# [DATA EXTRACT]
============
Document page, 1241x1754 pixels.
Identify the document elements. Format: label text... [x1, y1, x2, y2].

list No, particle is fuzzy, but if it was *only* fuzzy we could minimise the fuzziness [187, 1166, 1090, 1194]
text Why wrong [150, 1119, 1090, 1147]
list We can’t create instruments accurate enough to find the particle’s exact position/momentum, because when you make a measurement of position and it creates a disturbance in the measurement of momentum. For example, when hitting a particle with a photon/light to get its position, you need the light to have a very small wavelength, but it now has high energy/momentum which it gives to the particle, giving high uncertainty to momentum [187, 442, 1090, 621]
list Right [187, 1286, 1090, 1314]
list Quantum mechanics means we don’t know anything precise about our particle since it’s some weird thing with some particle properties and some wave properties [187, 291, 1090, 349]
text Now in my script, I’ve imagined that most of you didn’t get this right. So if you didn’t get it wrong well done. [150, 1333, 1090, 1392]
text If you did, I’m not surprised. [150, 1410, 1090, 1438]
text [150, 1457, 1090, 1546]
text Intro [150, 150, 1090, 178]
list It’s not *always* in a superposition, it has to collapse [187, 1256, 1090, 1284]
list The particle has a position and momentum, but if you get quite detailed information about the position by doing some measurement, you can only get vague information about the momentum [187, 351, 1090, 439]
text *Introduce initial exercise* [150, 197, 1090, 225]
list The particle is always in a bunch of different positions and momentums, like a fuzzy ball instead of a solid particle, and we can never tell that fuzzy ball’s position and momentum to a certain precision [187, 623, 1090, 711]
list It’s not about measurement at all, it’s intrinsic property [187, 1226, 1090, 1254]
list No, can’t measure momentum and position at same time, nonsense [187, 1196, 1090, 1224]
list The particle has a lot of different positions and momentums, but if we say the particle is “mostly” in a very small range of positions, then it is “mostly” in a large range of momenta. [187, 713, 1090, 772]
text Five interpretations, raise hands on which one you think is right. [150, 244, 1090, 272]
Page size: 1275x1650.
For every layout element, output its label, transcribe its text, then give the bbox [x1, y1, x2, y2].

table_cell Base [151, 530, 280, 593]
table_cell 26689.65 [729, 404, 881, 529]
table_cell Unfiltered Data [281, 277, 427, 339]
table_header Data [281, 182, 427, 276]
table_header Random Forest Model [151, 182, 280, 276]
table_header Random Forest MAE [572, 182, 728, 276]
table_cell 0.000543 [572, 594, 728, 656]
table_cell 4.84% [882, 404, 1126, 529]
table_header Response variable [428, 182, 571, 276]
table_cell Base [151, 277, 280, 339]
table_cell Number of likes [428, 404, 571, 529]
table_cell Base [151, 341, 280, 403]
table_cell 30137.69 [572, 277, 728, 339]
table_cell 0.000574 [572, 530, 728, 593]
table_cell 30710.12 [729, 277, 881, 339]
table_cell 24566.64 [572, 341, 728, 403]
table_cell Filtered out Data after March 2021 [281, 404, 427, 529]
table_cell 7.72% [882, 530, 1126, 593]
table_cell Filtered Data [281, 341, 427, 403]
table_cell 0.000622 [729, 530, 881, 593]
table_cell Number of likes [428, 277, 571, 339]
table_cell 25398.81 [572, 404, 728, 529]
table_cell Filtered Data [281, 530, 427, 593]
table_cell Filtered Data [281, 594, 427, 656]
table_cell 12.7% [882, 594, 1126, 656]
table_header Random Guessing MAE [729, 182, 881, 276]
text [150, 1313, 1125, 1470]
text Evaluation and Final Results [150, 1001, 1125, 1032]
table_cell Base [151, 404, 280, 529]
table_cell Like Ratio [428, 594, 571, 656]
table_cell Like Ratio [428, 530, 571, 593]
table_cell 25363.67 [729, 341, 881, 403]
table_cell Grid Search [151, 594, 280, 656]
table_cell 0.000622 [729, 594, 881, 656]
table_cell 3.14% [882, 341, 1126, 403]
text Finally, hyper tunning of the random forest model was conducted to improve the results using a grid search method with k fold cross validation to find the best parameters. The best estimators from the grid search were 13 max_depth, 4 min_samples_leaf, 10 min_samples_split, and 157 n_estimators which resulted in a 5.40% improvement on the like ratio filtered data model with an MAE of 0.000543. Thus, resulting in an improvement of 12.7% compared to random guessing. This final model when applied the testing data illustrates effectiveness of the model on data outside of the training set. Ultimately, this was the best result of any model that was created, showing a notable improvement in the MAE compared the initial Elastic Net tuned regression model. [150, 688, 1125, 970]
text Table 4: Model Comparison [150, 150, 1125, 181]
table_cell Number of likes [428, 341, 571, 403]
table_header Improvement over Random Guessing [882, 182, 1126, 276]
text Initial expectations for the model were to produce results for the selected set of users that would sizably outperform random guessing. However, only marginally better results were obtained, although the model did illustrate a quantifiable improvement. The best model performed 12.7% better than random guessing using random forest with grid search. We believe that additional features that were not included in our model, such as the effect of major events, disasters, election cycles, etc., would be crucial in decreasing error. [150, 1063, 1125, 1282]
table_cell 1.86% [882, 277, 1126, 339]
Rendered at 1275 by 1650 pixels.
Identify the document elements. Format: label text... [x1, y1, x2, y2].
============
# [GOAL OF THE EXERCISE]
Reproduce exactly what is written in the listing above.

# [SOLVED EXERCISE]
Document page, 1241x1754 pixels.
Identify the document elements. Format: label text... [x1, y1, x2, y2].

list No, particle is fuzzy, but if it was *only* fuzzy we could minimise the fuzziness [187, 1166, 1090, 1194]
text Why wrong [150, 1119, 1090, 1147]
list We can’t create instruments accurate enough to find the particle’s exact position/momentum, because when you make a measurement of position and it creates a disturbance in the measurement of momentum. For example, when hitting a particle with a photon/light to get its position, you need the light to have a very small wavelength, but it now has high energy/momentum which it gives to the particle, giving high uncertainty to momentum [187, 442, 1090, 621]
list Right [187, 1286, 1090, 1314]
list Quantum mechanics means we don’t know anything precise about our particle since it’s some weird thing with some particle properties and some wave properties [187, 291, 1090, 349]
text Now in my script, I’ve imagined that most of you didn’t get this right. So if you didn’t get it wrong well done. [150, 1333, 1090, 1392]
text If you did, I’m not surprised. [150, 1410, 1090, 1438]
text [150, 1457, 1090, 1546]
text Intro [150, 150, 1090, 178]
list It’s not *always* in a superposition, it has to collapse [187, 1256, 1090, 1284]
list The particle has a position and momentum, but if you get quite detailed information about the position by doing some measurement, you can only get vague information about the momentum [187, 351, 1090, 439]
text *Introduce initial exercise* [150, 197, 1090, 225]
list The particle is always in a bunch of different positions and momentums, like a fuzzy ball instead of a solid particle, and we can never tell that fuzzy ball’s position and momentum to a certain precision [187, 623, 1090, 711]
list It’s not about measurement at all, it’s intrinsic property [187, 1226, 1090, 1254]
list No, can’t measure momentum and position at same time, nonsense [187, 1196, 1090, 1224]
list The particle has a lot of different positions and momentums, but if we say the particle is “mostly” in a very small range of positions, then it is “mostly” in a large range of momenta. [187, 713, 1090, 772]
text Five interpretations, raise hands on which one you think is right. [150, 244, 1090, 272]
Page size: 1275x1650.
For every layout element, output its label, transcribe its text, then give the bbox [x1, y1, x2, y2].

table_cell Base [151, 530, 280, 593]
table_cell 26689.65 [729, 404, 881, 529]
table_cell Unfiltered Data [281, 277, 427, 339]
table_header Data [281, 182, 427, 276]
table_header Random Forest Model [151, 182, 280, 276]
table_header Random Forest MAE [572, 182, 728, 276]
table_cell 0.000543 [572, 594, 728, 656]
table_cell 4.84% [882, 404, 1126, 529]
table_header Response variable [428, 182, 571, 276]
table_cell Base [151, 277, 280, 339]
table_cell Number of likes [428, 404, 571, 529]
table_cell Base [151, 341, 280, 403]
table_cell 30137.69 [572, 277, 728, 339]
table_cell 0.000574 [572, 530, 728, 593]
table_cell 30710.12 [729, 277, 881, 339]
table_cell 24566.64 [572, 341, 728, 403]
table_cell Filtered out Data after March 2021 [281, 404, 427, 529]
table_cell 7.72% [882, 530, 1126, 593]
table_cell Filtered Data [281, 341, 427, 403]
table_cell 0.000622 [729, 530, 881, 593]
table_cell Number of likes [428, 277, 571, 339]
table_cell 25398.81 [572, 404, 728, 529]
table_cell Filtered Data [281, 530, 427, 593]
table_cell Filtered Data [281, 594, 427, 656]
table_cell 12.7% [882, 594, 1126, 656]
table_header Random Guessing MAE [729, 182, 881, 276]
text [150, 1313, 1125, 1470]
text Evaluation and Final Results [150, 1001, 1125, 1032]
table_cell Base [151, 404, 280, 529]
table_cell Like Ratio [428, 594, 571, 656]
table_cell Like Ratio [428, 530, 571, 593]
table_cell 25363.67 [729, 341, 881, 403]
table_cell Grid Search [151, 594, 280, 656]
table_cell 0.000622 [729, 594, 881, 656]
table_cell 3.14% [882, 341, 1126, 403]
text Finally, hyper tunning of the random forest model was conducted to improve the results using a grid search method with k fold cross validation to find the best parameters. The best estimators from the grid search were 13 max_depth, 4 min_samples_leaf, 10 min_samples_split, and 157 n_estimators which resulted in a 5.40% improvement on the like ratio filtered data model with an MAE of 0.000543. Thus, resulting in an improvement of 12.7% compared to random guessing. This final model when applied the testing data illustrates effectiveness of the model on data outside of the training set. Ultimately, this was the best result of any model that was created, showing a notable improvement in the MAE compared the initial Elastic Net tuned regression model. [150, 688, 1125, 970]
text Table 4: Model Comparison [150, 150, 1125, 181]
table_cell Number of likes [428, 341, 571, 403]
table_header Improvement over Random Guessing [882, 182, 1126, 276]
text Initial expectations for the model were to produce results for the selected set of users that would sizably outperform random guessing. However, only marginally better results were obtained, although the model did illustrate a quantifiable improvement. The best model performed 12.7% better than random guessing using random forest with grid search. We believe that additional features that were not included in our model, such as the effect of major events, disasters, election cycles, etc., would be crucial in decreasing error. [150, 1063, 1125, 1282]
table_cell 1.86% [882, 277, 1126, 339]
Rendered at 1275 by 1650 pixels.
Identify the document elements. Format: label text... [x1, y1, x2, y2].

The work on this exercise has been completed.